Mason K A, Hunter N R, Milas M, Abbruzzese J L, Milas L
Departments of Experimental Radiation Oncology, The University of Texas M.D. Anderson Cancer Center, Houston, Texas 77030, USA.
Clin Cancer Res. 1997 Dec;3(12 Pt 1):2431-8.
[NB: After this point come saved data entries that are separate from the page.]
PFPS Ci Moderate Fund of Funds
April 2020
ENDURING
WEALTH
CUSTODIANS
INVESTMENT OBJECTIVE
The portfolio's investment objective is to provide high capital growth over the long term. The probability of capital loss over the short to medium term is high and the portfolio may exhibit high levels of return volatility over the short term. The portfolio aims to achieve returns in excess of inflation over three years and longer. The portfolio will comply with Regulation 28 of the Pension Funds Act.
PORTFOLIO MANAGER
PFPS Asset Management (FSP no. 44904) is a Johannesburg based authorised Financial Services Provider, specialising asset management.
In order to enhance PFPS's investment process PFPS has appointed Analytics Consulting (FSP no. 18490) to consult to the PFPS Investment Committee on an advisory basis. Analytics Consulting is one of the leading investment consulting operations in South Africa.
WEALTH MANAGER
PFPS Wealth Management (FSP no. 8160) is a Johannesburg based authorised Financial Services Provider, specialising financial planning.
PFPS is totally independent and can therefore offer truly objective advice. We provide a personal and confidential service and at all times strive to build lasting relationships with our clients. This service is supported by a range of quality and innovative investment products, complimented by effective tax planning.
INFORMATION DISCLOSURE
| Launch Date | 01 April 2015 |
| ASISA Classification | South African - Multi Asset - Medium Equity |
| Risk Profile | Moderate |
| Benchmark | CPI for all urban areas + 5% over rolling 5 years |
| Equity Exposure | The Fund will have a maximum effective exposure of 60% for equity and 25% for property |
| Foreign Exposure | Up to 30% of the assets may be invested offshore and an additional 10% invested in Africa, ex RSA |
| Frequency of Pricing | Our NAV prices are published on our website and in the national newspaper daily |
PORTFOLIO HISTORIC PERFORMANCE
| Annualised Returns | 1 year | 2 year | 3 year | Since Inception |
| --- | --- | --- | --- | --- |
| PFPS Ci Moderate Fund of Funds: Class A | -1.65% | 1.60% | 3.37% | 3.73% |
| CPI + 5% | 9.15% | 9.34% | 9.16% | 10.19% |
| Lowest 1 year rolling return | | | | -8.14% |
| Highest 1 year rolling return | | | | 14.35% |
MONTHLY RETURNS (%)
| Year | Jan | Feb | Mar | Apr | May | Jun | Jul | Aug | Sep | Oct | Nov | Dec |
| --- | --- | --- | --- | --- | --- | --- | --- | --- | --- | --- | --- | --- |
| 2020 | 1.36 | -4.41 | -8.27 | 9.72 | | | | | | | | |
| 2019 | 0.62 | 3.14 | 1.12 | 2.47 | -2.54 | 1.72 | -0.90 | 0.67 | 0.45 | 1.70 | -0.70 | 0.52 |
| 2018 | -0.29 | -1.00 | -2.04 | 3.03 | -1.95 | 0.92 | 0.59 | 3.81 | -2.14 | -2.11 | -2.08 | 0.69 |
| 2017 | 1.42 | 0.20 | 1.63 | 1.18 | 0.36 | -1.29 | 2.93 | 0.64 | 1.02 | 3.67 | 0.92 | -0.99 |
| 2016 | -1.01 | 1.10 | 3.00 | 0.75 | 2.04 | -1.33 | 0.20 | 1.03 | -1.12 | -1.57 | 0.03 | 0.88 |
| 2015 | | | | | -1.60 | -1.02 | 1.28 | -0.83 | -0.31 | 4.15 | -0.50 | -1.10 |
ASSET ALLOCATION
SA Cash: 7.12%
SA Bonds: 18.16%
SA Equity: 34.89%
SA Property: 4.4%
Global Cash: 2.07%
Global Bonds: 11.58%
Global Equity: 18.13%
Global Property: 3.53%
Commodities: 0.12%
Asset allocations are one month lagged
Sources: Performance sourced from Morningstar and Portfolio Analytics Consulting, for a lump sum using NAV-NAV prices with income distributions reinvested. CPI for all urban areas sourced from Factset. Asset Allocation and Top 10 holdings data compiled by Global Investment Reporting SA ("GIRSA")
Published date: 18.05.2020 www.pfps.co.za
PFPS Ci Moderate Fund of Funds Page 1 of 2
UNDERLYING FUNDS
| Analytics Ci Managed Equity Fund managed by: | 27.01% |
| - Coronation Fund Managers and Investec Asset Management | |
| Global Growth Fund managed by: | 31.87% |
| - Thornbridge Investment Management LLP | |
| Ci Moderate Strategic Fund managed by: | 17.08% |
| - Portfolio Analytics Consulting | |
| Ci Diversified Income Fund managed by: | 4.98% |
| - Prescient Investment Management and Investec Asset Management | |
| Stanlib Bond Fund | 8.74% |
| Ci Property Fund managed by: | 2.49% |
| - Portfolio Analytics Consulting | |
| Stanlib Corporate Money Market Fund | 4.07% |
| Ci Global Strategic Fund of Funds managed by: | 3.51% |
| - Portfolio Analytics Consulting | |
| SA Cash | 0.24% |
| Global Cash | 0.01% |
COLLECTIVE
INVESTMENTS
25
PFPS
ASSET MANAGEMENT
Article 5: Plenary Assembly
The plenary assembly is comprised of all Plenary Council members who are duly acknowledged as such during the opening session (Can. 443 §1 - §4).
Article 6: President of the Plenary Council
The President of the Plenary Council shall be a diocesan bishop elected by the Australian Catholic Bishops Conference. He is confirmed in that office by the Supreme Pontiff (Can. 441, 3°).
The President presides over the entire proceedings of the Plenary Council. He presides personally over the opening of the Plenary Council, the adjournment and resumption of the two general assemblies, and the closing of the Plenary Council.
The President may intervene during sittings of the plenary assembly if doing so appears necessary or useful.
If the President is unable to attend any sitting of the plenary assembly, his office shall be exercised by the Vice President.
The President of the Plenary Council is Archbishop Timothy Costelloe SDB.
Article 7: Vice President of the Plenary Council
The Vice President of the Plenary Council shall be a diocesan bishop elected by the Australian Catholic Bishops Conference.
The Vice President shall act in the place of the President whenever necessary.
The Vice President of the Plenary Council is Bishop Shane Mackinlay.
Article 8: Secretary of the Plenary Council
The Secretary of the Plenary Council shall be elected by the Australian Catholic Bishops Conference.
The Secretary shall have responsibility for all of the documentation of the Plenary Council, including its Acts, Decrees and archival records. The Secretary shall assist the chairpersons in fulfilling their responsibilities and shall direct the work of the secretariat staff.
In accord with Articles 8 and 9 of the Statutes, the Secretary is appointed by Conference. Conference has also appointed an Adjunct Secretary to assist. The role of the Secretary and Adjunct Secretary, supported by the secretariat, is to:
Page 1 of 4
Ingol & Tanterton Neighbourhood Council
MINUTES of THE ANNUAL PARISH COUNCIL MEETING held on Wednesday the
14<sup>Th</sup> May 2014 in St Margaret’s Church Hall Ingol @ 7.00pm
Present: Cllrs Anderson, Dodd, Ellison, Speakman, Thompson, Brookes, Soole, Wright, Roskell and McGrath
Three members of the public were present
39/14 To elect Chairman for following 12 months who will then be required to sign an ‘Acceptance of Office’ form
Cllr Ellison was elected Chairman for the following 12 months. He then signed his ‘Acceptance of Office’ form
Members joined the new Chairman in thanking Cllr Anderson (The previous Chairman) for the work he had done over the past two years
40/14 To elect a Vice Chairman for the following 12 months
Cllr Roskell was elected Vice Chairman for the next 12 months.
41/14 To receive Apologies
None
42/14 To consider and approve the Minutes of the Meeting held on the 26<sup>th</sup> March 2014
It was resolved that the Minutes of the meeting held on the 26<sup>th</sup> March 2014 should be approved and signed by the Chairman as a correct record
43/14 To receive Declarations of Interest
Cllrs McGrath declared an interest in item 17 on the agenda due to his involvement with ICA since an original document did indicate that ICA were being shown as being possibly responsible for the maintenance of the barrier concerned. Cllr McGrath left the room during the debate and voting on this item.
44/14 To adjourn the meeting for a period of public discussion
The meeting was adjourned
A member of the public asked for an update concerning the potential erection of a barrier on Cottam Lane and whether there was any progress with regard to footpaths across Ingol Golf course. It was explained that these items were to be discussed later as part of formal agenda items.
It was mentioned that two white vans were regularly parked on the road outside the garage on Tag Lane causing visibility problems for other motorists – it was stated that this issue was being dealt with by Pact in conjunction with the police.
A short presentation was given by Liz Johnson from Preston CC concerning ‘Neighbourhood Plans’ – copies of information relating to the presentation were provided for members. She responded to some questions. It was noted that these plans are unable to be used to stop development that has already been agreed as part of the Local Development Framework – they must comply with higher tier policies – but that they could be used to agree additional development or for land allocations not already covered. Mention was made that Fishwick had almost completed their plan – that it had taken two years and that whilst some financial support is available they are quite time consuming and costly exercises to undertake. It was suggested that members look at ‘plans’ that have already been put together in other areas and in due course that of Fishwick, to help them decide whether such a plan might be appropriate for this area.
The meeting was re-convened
Although the radiosensitizing potential of paclitaxel has been investigated extensively in cancer treatment, a sister taxane, docetaxel, has been studied rarely. We investigated the ability of docetaxel to enhance in vivo tumor radioresponse and influence radiation injury to normal tissue. In addition, mitotic arrest and apoptosis in tumors and normal tissues were assessed after docetaxel administration to determine whether these cellular effects underly its radio-modifying action. Mice bearing in their legs 8-mm isotransplants of a murine mammary carcinoma, designated MCA-4, were treated with 33 mg/kg docetaxel i.v., 9-21 Gy single-dose local tumor irradiation, or both (in which case radiation was given 9 or 48 h after docetaxel). Tumor growth delay was the end point of the treatments. Mitotic arrest and apoptosis were assayed 1-72 h after treatment with docetaxel. Normal tissue radioresponse was determined using jejunal crypt cell survival 3.5 days after mice were exposed to 9.2-14.8 Gy single-dose, total-body irradiation; the mice were treated with 33 mg/kg docetaxel i.v. 3, 9, or 48 h before irradiation. Docetaxel was assessed for its ability to induce mitotic arrest and apoptosis in jejunum 1-72 h after treatment. Docetaxel induced both mitotic arrest and apoptosis in both tumor and jejunum. Mitotic arrest preceded apoptosis and peaked in the tumor at 9-12 h after treatment; it peaked at 3 h in jejunum. Docetaxel enhanced tumor radioresponse by a factor of 1.45 when the drug was given 9 h before radiation and 2.33 when it was given 48 h before. In contrast, it only slightly enhanced radiation-induced damage of the jejunum and only when given 3 or 9 h before irradiation. Thus, docetaxel given within 2 days before irradiation acted as a potent enhancer of tumor radioresponse and increased the therapeutic gain of irradiation.
尽管紫杉醇在癌症治疗中的放射增敏潜力已得到广泛研究,但紫杉烷家族的另一种药物多西他赛却很少被研究。我们研究了多西他赛增强体内肿瘤放射反应以及影响对正常组织辐射损伤的能力。此外,在给予多西他赛后评估肿瘤和正常组织中的有丝分裂停滞和凋亡情况,以确定这些细胞效应是否是其放射修饰作用的基础。将腿部携带8毫米同基因小鼠乳腺癌移植瘤(命名为MCA - 4)的小鼠,静脉注射33毫克/千克多西他赛,进行9 - 21戈瑞单剂量局部肿瘤照射,或两者联合治疗(在联合治疗的情况下,放疗在多西他赛后9小时或48小时进行)。肿瘤生长延迟是治疗的终点。在给予多西他赛后1 - 72小时检测有丝分裂停滞和凋亡情况。在小鼠接受9.2 - 14.8戈瑞单剂量全身照射3.5天后,通过空肠隐窝细胞存活情况来确定正常组织的放射反应;在照射前3小时、9小时或48小时给小鼠静脉注射33毫克/千克多西他赛。在给予多西他赛后1 - 72小时评估其诱导空肠有丝分裂停滞和凋亡的能力。多西他赛在肿瘤组织和空肠中均诱导了有丝分裂停滞和凋亡。有丝分裂停滞先于凋亡出现,在肿瘤组织中于治疗后9 - 12小时达到峰值;在空肠中于3小时达到峰值。当在放疗前9小时给予多西他赛时,其使肿瘤放射反应增强了1.45倍,在放疗前48小时给予时增强了2.33倍。相比之下,它仅轻微增强了辐射诱导的空肠损伤,且仅在照射前3小时或9小时给予时才会出现这种情况。因此,在照射前2天内给予多西他赛可作为肿瘤放射反应的有效增强剂,并增加放疗的治疗增益。